Easter bonnets. These days we parody them like these pictures of my aunt Anne at the family Easter egg hunt and my triplet grandbabies but back in Harry Stilson’s time, fashion was taken very seriously. I found an article in the Richmond Times Dispatch on April 12, 1925 that reported that the first man wearing a straw hat was seen at 1St & Franklin and summer attire had officially begun. Harry’s tenants, the Crawfords, posed on Grayland Avenue and yes, straw hats were still in season in September.
Women wore hats (and white gloves) whenever they were in public. This hat department photo of Harry’s could have been an advertisement shot. Without notes or labels, that’s just a guess.
I believe the man posing here is in the Salvation Army band. The lady beside him is fashionably attired, I suppose. What a coat!
Bathing attire at Shields Lake was less revealing than today’s bikinis but still considered scandalous in some circles. I have a journal entry where Harry mentions showing his African-American friends, Mary Sparrow and Mary Taylor, bathing pictures which inspired bawdy comments. That visit was just one where I marvel at Harry’s audacity. For a middle-aged white man to be comfortable in a black household was uncommon but to visit and discuss bathing attire with ladies of any color was quite unheard of.

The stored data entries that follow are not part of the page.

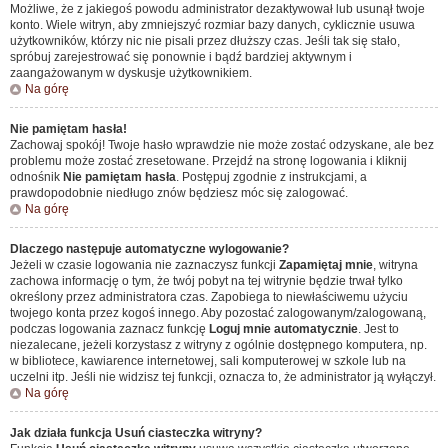
Możliwe, że z jakiegoś powodu administrator dezaktywował lub usunął twoje
konto. Wiele witryn, aby zmniejszyć rozmiar bazy danych, cyklicznie usuwa
użytkowników, którzy nic nie pisali przez dłuższy czas. Jeśli tak się stało,
spróbuj zarejestrować się ponownie i bądź bardziej aktywnym i
zaangażowanym w dyskusje użytkownikiem.
Na górę
Nie pamiętam hasła!
Zachowaj spokój! Twoje hasło wprawdzie nie może zostać odzyskane, ale bez
problemu może zostać zresetowane. Przejdź na stronę logowania i kliknij
odnośnik
Nie pamiętam hasła
. Postępuj zgodnie z instrukcjami, a
prawdopodobnie niedługo znów będziesz móc się zalogować.
Na górę
Dlaczego następuje automatyczne wylogowanie?
Jeżeli w czasie logowania nie zaznaczysz funkcji
Zapamiętaj mnie
, witryna
zachowa informację o tym, że twój pobyt na tej witrynie będzie trwał tylko
określony przez administratora czas. Zapobiega to niewłaściwemu użyciu
twojego konta przez kogoś innego. Aby pozostać zalogowanym/zalogowaną,
podczas logowania zaznacz funkcję
Loguj mnie automatycznie
. Jest to
niezalecane, jeżeli korzystasz z witryny z ogólnie dostępnego komputera, np.
w bibliotece, kawiarence internetowej, sali komputerowej w szkole lub na
uczelni itp. Jeśli nie widzisz tej funkcji, oznacza to, że administrator ją wyłączył.
Na górę
Jak działa funkcja
Usuń ciasteczka witryny
?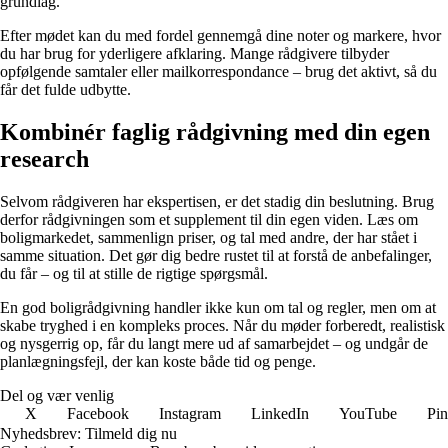
grundlag.
Efter mødet kan du med fordel gennemgå dine noter og markere, hvor
du har brug for yderligere afklaring. Mange rådgivere tilbyder
opfølgende samtaler eller mailkorrespondance – brug det aktivt, så du
får det fulde udbytte.
Kombinér faglig rådgivning med din egen
research
Selvom rådgiveren har ekspertisen, er det stadig din beslutning. Brug
derfor rådgivningen som et supplement til din egen viden. Læs om
boligmarkedet, sammenlign priser, og tal med andre, der har stået i
samme situation. Det gør dig bedre rustet til at forstå de anbefalinger,
du får – og til at stille de rigtige spørgsmål.
En god boligrådgivning handler ikke kun om tal og regler, men om at
skabe tryghed i en kompleks proces. Når du møder forberedt, realistisk
og nysgerrig op, får du langt mere ud af samarbejdet – og undgår de
planlægningsfejl, der kan koste både tid og penge.
Del og vær venlig
X
Facebook
Instagram
LinkedIn
YouTube
Pin
Nyhedsbrev: Tilmeld dig nu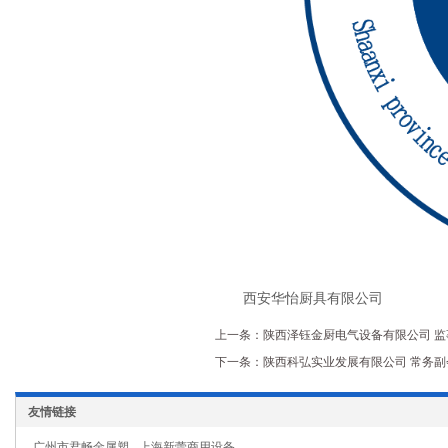
西安华怡厨具有限公司
上一条：陕西泽钰金厨电气设备有限公司 监事长
下一条：陕西科弘实业发展有限公司 常务副会长
友情链接
广州市君畅金属塑
上海新蕾商用设备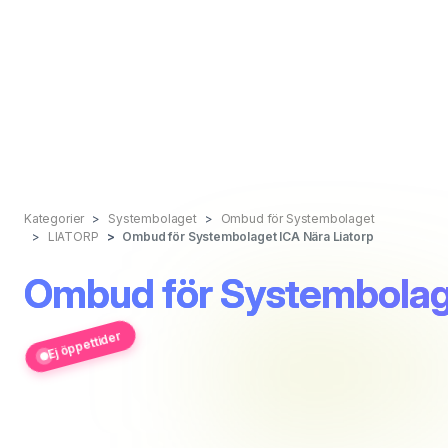
Kategorier
Systembolaget
Ombud för Systembolaget
LIATORP
Ombud för Systembolaget ICA Nära Liatorp
Ombud för Systembolage
Ej öppettider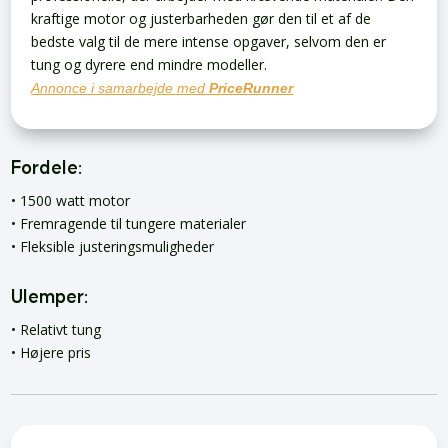
kraftige motor og justerbarheden gør den til et af de
bedste valg til de mere intense opgaver, selvom den er
tung og dyrere end mindre modeller.
Annonce i samarbejde med
PriceRunner
Fordele:
• 1500 watt motor
• Fremragende til tungere materialer
• Fleksible justeringsmuligheder
Ulemper:
• Relativt tung
• Højere pris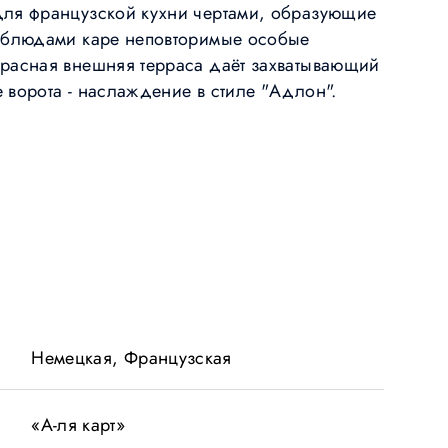
для французской кухни чертами, образующие
и блюдами каре неповторимые особые
расная внешняя терраса даёт захватывающий
 ворота - наслаждение в стиле "Адлон".
Немецкая, Французская
«А-ля карт»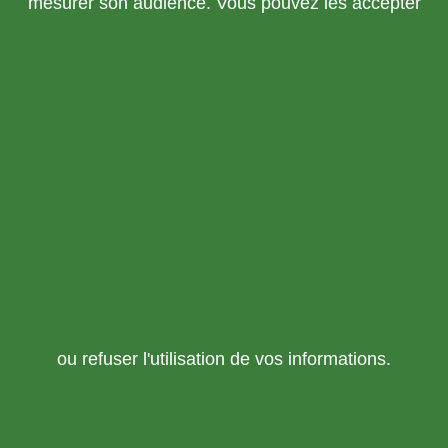
mesurer son audience. Vous pouvez les accepter
ou refuser l'utilisation de vos informations.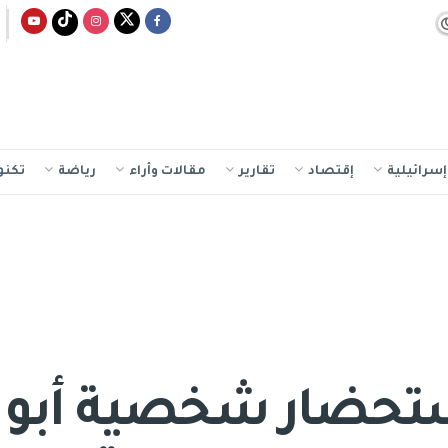
سرائيلية
إقتصاد
تقارير
مقالات وأراء
رياضة
تكنو
ستحضار شخصية أبو 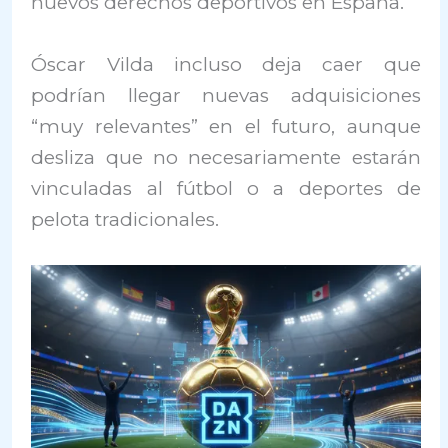
nuevos derechos deportivos en España.
Óscar Vilda incluso deja caer que
podrían llegar nuevas adquisiciones
“muy relevantes” en el futuro, aunque
desliza que no necesariamente estarán
vinculadas al fútbol o a deportes de
pelota tradicionales.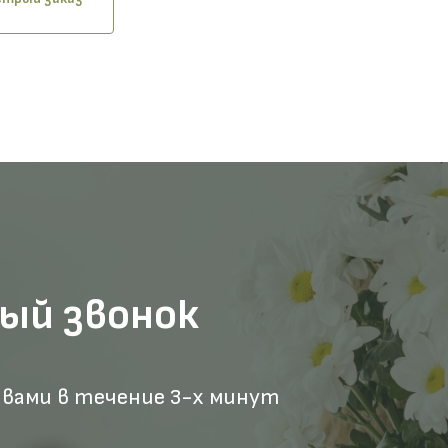
ый звонок
 вами в течение 3-х минут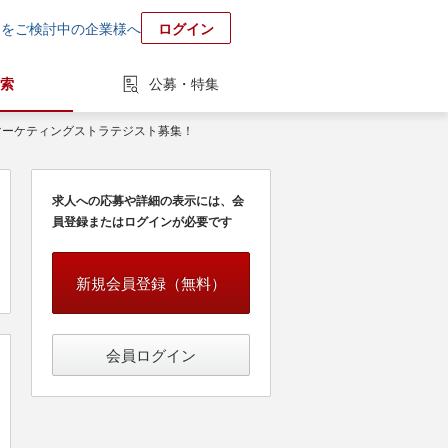
用をご検討中の企業様へ
ログイン
索
公募・特集
マーケティングストラテジスト募集！
求人への応募や詳細の表示には、会
員登録またはログインが必要です
新規会員登録（無料）
会員ログイン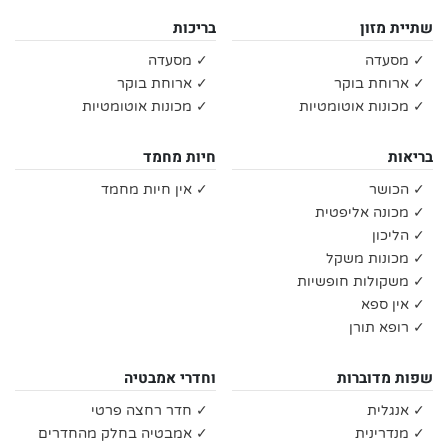
שתיית מזון
בריכות
✓ מסעדה
✓ מסעדה
✓ ארוחת בוקר
✓ ארוחת בוקר
✓ מכונות אוטומטיות
✓ מכונות אוטומטיות
בריאות
חיות מחמד
✓ הכושר
✓ אין חיות מחמד
✓ מכונה אליפטית
✓ הליכון
✓ מכונות משקל
✓ משקולות חופשיות
✓ אין ספא
✓ רופא תורן
שפות מדוברות
וחדרי אמבטיה
✓ אנגלית
✓ חדר רחצה פרטי
✓ מנדרינית
✓ אמבטיה בחלק מהחדרים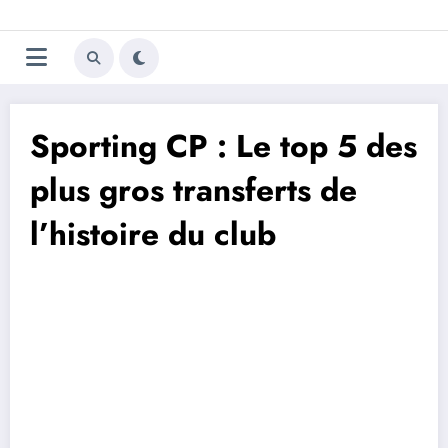
Aller
Trivela
L'actualité du football
au
contenu
portugais
Sporting CP : Le top 5 des
plus gros transferts de
l’histoire du club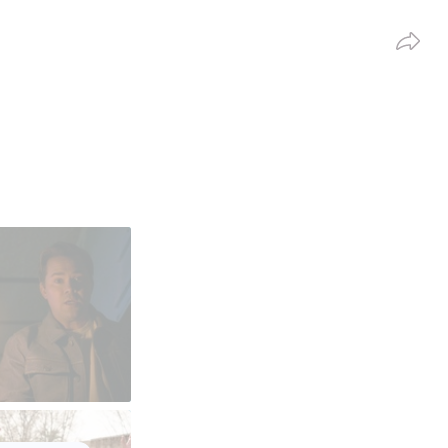
Partag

I pity kids in those days. Their clothing was uncomfortable and not conducive to playing. Below is “Mrs. Stone’s son” with Harry’s shadow in the photo. Little boys wore dresses and I always laugh when I see this picture of my father and his sister Norma, the least girly kid ever. She grew up to be a bridge engineer and I don’t remember her in dresses. Ever. Certainly not like this!
Harry even documented fashionable lounge wear for men. His neighbor, Jack Proctor, appeared in many photographs but this one of him in his jammies is a rare view of intimate clothing. Jack married the daughter of the Stilsons’ neighbors, Mr. and Mrs. Elam. Ironically, decades later, I discovered that my friend Dolores Miller is kin to the Elams. She shared a story for my WWI book, From Richmond to France, and it sounded so familiar. It was familiar. Harry related the same story in his journal in 1918. Now the Elams’ descendants can giggle over great-uncle Jack’s PJs.
This Grayland Avenue photo of Harry and his daughter, Anita (my grandmother) indicates the formality of those days. I believe this was a reunion when Anita and her husband came to Richmond but, unlike today’s hugs, a handshake sufficed. I suppose that in a society that wore suits to the beach and heels to garden, a PDA or any demonstration of affection was simply out of the question. It just wasn’t done.
Right: Harry’s sister Vera, with women he sold photos to on a two-day vacation to Virginia Beach.